▸ **TASK GOAL**:
Make an exact copy of all the data, pictures excluded.

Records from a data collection
'''
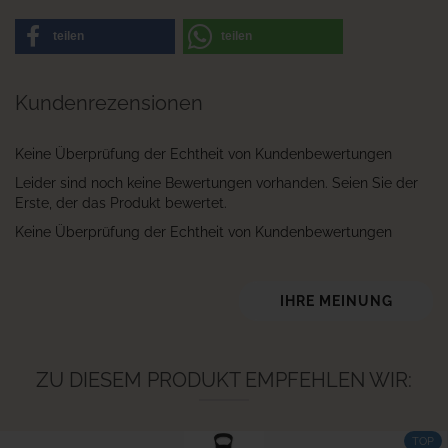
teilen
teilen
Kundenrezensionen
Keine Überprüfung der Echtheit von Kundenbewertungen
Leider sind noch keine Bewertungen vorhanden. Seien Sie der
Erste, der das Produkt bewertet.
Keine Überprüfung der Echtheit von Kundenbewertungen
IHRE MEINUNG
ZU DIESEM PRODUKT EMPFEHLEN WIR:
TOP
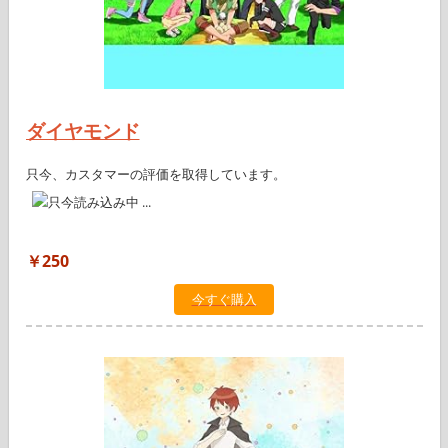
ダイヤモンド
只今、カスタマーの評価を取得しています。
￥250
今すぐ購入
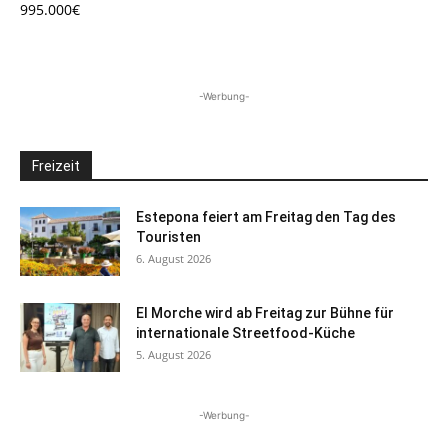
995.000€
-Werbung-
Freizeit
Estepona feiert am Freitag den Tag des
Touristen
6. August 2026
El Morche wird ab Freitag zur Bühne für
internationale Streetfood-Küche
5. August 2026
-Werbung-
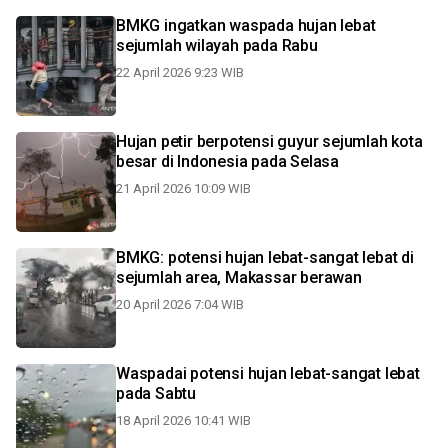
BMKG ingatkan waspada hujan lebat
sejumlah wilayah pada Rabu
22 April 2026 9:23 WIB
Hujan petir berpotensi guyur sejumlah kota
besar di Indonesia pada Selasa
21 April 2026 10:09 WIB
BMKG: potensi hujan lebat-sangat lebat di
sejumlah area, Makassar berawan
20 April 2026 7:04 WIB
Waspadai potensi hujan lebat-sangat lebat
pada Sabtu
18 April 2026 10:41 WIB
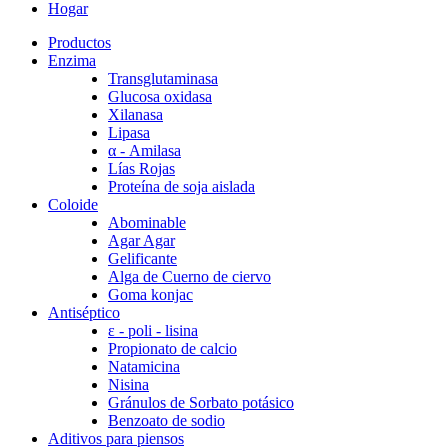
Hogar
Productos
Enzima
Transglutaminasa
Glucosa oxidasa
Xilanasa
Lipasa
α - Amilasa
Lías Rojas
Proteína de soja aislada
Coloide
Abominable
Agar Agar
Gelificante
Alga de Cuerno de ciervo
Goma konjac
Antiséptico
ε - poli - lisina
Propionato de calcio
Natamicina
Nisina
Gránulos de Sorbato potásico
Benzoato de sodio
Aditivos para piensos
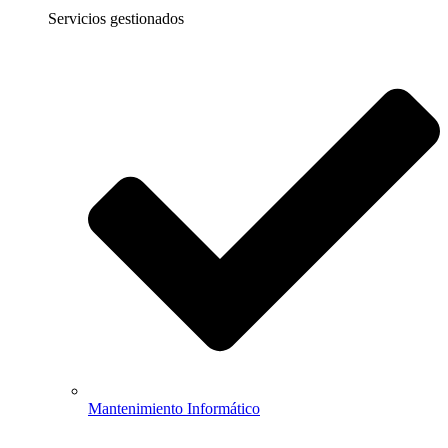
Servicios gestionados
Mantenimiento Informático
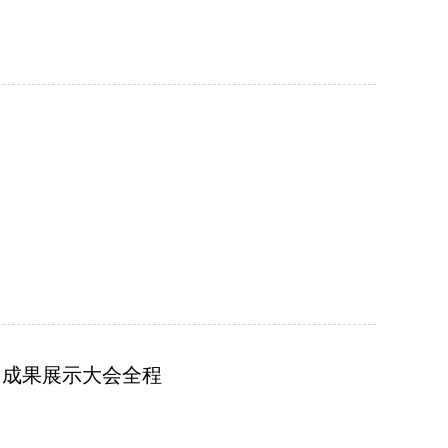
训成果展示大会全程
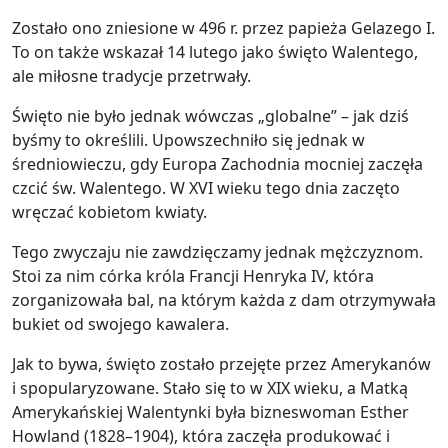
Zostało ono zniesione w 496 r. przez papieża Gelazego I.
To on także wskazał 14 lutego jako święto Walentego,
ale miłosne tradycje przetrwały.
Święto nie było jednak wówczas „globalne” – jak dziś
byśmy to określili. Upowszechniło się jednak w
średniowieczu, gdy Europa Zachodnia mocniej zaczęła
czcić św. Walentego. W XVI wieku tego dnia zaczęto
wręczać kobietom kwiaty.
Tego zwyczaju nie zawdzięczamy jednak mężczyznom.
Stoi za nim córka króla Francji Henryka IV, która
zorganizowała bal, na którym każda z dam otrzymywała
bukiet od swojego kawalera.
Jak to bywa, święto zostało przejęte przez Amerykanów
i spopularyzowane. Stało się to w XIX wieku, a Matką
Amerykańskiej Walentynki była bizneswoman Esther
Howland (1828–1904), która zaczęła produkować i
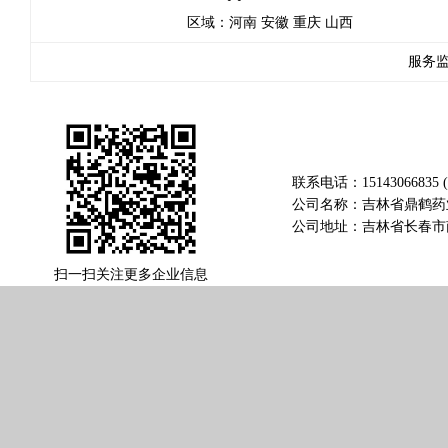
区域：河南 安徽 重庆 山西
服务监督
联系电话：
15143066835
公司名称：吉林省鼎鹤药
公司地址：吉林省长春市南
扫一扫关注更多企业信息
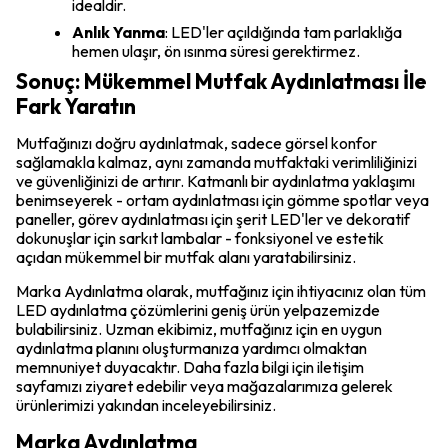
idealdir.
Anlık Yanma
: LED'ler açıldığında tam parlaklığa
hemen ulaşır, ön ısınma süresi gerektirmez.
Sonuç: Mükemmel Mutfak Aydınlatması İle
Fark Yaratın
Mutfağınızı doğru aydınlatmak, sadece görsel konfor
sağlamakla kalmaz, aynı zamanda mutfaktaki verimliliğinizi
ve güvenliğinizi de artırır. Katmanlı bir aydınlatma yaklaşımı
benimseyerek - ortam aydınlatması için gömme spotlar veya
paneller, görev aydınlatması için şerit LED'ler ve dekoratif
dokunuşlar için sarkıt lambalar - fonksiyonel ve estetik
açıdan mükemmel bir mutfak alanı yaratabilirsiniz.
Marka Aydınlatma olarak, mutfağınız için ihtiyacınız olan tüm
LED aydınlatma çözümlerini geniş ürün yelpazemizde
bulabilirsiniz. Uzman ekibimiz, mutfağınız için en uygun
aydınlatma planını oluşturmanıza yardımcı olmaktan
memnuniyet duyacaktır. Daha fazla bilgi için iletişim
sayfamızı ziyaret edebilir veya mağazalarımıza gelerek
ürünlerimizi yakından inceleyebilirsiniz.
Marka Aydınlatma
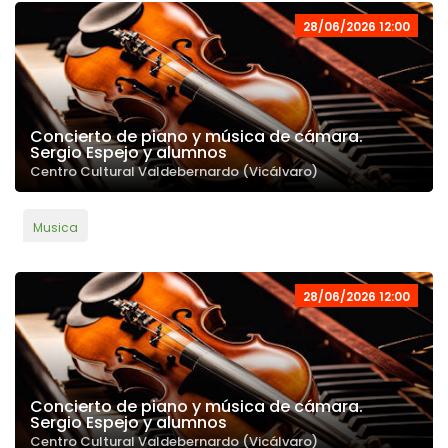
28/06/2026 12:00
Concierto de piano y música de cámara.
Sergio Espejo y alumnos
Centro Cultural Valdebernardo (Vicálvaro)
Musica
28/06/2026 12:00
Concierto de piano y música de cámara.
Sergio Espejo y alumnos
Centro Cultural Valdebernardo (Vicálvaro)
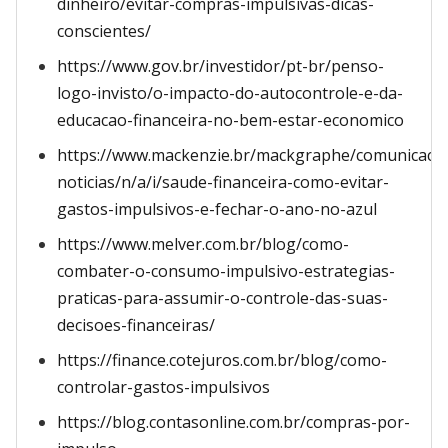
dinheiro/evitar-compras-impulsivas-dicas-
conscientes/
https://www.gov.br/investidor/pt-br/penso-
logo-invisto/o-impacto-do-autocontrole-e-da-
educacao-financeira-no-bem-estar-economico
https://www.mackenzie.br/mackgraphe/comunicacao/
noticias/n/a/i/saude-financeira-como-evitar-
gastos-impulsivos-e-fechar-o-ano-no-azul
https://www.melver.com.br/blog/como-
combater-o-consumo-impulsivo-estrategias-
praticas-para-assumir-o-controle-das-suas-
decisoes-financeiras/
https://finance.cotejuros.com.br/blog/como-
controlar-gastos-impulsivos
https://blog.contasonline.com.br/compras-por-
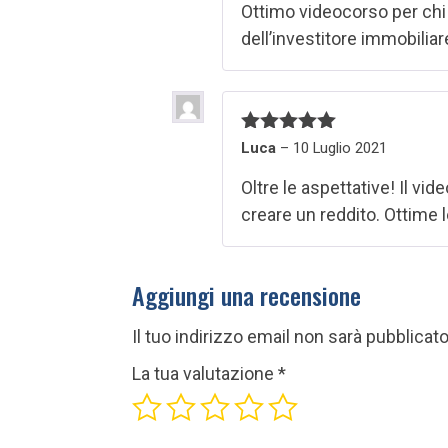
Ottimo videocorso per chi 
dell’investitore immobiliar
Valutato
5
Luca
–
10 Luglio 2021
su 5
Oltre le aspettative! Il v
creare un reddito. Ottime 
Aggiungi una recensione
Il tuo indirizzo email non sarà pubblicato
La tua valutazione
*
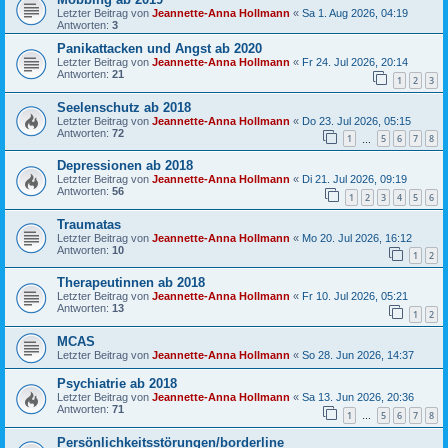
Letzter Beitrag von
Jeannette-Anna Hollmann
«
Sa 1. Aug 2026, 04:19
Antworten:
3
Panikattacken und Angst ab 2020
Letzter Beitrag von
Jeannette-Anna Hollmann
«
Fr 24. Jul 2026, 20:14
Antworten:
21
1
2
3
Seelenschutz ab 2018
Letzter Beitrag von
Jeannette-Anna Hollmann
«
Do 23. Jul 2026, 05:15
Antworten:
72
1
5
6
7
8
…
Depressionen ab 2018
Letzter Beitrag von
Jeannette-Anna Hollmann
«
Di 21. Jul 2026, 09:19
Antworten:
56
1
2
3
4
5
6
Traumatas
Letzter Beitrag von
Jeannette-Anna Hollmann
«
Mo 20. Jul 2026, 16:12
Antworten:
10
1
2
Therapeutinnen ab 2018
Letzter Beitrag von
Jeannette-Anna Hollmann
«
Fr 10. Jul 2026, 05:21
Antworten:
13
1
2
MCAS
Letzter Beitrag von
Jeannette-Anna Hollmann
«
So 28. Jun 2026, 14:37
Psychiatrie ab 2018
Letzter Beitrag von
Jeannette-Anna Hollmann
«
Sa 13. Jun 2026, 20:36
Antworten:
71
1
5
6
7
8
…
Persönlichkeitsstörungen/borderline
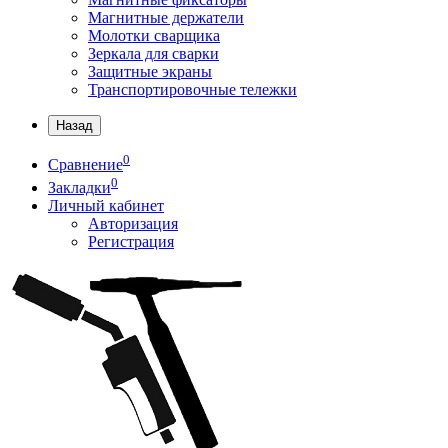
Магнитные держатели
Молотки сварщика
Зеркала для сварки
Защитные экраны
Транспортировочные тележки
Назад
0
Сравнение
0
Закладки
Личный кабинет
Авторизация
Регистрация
'''
▸ **TASK OUTPUT**:
teilen
teilen
Kundenrezensionen
Keine Überprüfung der Echtheit von Kundenbewertungen
Leider sind noch keine Bewertungen vorhanden. Seien Sie der
Erste, der das Produkt bewertet.
Keine Überprüfung der Echtheit von Kundenbewertungen
IHRE MEINUNG
ZU DIESEM PRODUKT EMPFEHLEN WIR:
TOP
ダイヤモンド
只今、カスタマーの評価を取得しています。
￥250
今すぐ購入
995.000€
-Werbung-
Freizeit
Estepona feiert am Freitag den Tag des
Touristen
6. August 2026
El Morche wird ab Freitag zur Bühne für
internationale Streetfood-Küche
5. August 2026
-Werbung-
BMKG ingatkan waspada hujan lebat
sejumlah wilayah pada Rabu
22 April 2026 9:23 WIB
Hujan petir berpotensi guyur sejumlah kota
besar di Indonesia pada Selasa
21 April 2026 10:09 WIB
BMKG: potensi hujan lebat-sangat lebat di
sejumlah area, Makassar berawan
20 April 2026 7:04 WIB
Waspadai potensi hujan lebat-sangat lebat
pada Sabtu
18 April 2026 10:41 WIB
Hogar
Productos
Enzima
Transglutaminasa
Glucosa oxidasa
Xilanasa
Lipasa
α - Amilasa
Lías Rojas
Proteína de soja aislada
Coloide
Abominable
Agar Agar
Gelificante
Alga de Cuerno de ciervo
Goma konjac
Antiséptico
ε - poli - lisina
Propionato de calcio
Natamicina
Nisina
Gránulos de Sorbato potásico
Benzoato de sodio
Aditivos para piensos
Servicios gestionados
Mantenimiento Informático
训成果展示大会全程
Zostało ono zniesione w 496 r. przez papieża Gelazego I.
To on także wskazał 14 lutego jako święto Walentego,
ale miłosne tradycje przetrwały.
Święto nie było jednak wówczas „globalne” – jak dziś
byśmy to określili. Upowszechniło się jednak w
średniowieczu, gdy Europa Zachodnia mocniej zaczęła
czcić św. Walentego. W XVI wieku tego dnia zaczęto
wręczać kobietom kwiaty.
Tego zwyczaju nie zawdzięczamy jednak mężczyznom.
Stoi za nim córka króla Francji Henryka IV, która
zorganizowała bal, na którym każda z dam otrzymywała
bukiet od swojego kawalera.
Jak to bywa, święto zostało przejęte przez Amerykanów
i spopularyzowane. Stało się to w XIX wieku, a Matką
Amerykańskiej Walentynki była bizneswoman Esther
Howland (1828–1904), która zaczęła produkować i
区域：河南 安徽 重庆 山西
服务监督
联系电话：
15143066835
公司名称：吉林省鼎鹤药
公司地址：吉林省长春市南
扫一扫关注更多企业信息
idealdir.
Anlık Yanma
: LED'ler açıldığında tam parlaklığa
hemen ulaşır, ön ısınma süresi gerektirmez.
Sonuç: Mükemmel Mutfak Aydınlatması İle
Fark Yaratın
Mutfağınızı doğru aydınlatmak, sadece görsel konfor
sağlamakla kalmaz, aynı zamanda mutfaktaki verimliliğinizi
ve güvenliğinizi de artırır. Katmanlı bir aydınlatma yaklaşımı
benimseyerek - ortam aydınlatması için gömme spotlar veya
paneller, görev aydınlatması için şerit LED'ler ve dekoratif
dokunuşlar için sarkıt lambalar - fonksiyonel ve estetik
açıdan mükemmel bir mutfak alanı yaratabilirsiniz.
Marka Aydınlatma olarak, mutfağınız için ihtiyacınız olan tüm
LED aydınlatma çözümlerini geniş ürün yelpazemizde
bulabilirsiniz. Uzman ekibimiz, mutfağınız için en uygun
aydınlatma planını oluşturmanıza yardımcı olmaktan
memnuniyet duyacaktır. Daha fazla bilgi için iletişim
sayfamızı ziyaret edebilir veya mağazalarımıza gelerek
ürünlerimizi yakından inceleyebilirsiniz.
Marka Aydınlatma
28/06/2026 12:00
Concierto de piano y música de cámara.
Sergio Espejo y alumnos
Centro Cultural Valdebernardo (Vicálvaro)
Musica
28/06/2026 12:00
Concierto de piano y música de cámara.
Sergio Espejo y alumnos
Centro Cultural Valdebernardo (Vicálvaro)
dinheiro/evitar-compras-impulsivas-dicas-
conscientes/
https://www.gov.br/investidor/pt-br/penso-
logo-invisto/o-impacto-do-autocontrole-e-da-
educacao-financeira-no-bem-estar-economico
https://www.mackenzie.br/mackgraphe/comunicacao/
noticias/n/a/i/saude-financeira-como-evitar-
gastos-impulsivos-e-fechar-o-ano-no-azul
https://www.melver.com.br/blog/como-
combater-o-consumo-impulsivo-estrategias-
praticas-para-assumir-o-controle-das-suas-
decisoes-financeiras/
https://finance.cotejuros.com.br/blog/como-
controlar-gastos-impulsivos
https://blog.contasonline.com.br/compras-por-
Ottimo videocorso per chi 
dell’investitore immobiliar
Valutato
5
Luca
–
10 Luglio 2021
su 5
Oltre le aspettative! Il v
creare un reddito. Ottime 
Aggiungi una recensione
Il tuo indirizzo email non sarà pubblicato
La tua valutazione
*
Letzter Beitrag von
Jeannette-Anna Hollmann
«
Sa 1. Aug 2026, 04:19
Antworten:
3
Panikattacken und Angst ab 2020
Letzter Beitrag von
Jeannette-Anna Hollmann
«
Fr 24. Jul 2026, 20:14
Antworten:
21
1
2
3
Seelenschutz ab 2018
Letzter Beitrag von
Jeannette-Anna Hollmann
«
Do 23. Jul 2026, 05:15
Antworten:
72
1
5
6
7
8
…
Depressionen ab 2018
Letzter Beitrag von
Jeannette-Anna Hollmann
«
Di 21. Jul 2026, 09:19
Antworten:
56
1
2
3
4
5
6
Traumatas
Letzter Beitrag von
Jeannette-Anna Hollmann
«
Mo 20. Jul 2026, 16:12
Antworten:
10
1
2
Therapeutinnen ab 2018
Letzter Beitrag von
Jeannette-Anna Hollmann
«
Fr 10. Jul 2026, 05:21
Antworten:
13
1
2
MCAS
Letzter Beitrag von
Jeannette-Anna Hollmann
«
So 28. Jun 2026, 14:37
Psychiatrie ab 2018
Letzter Beitrag von
Jeannette-Anna Hollmann
«
Sa 13. Jun 2026, 20:36
Antworten:
71
1
5
6
7
8
…
Persönlichkeitsstörungen/borderline
Магнитные держатели
Молотки сварщика
Зеркала для сварки
Защитные экраны
Транспортировочные тележки
Назад
0
Сравнение
0
Закладки
Личный кабинет
Авторизация
Регистрация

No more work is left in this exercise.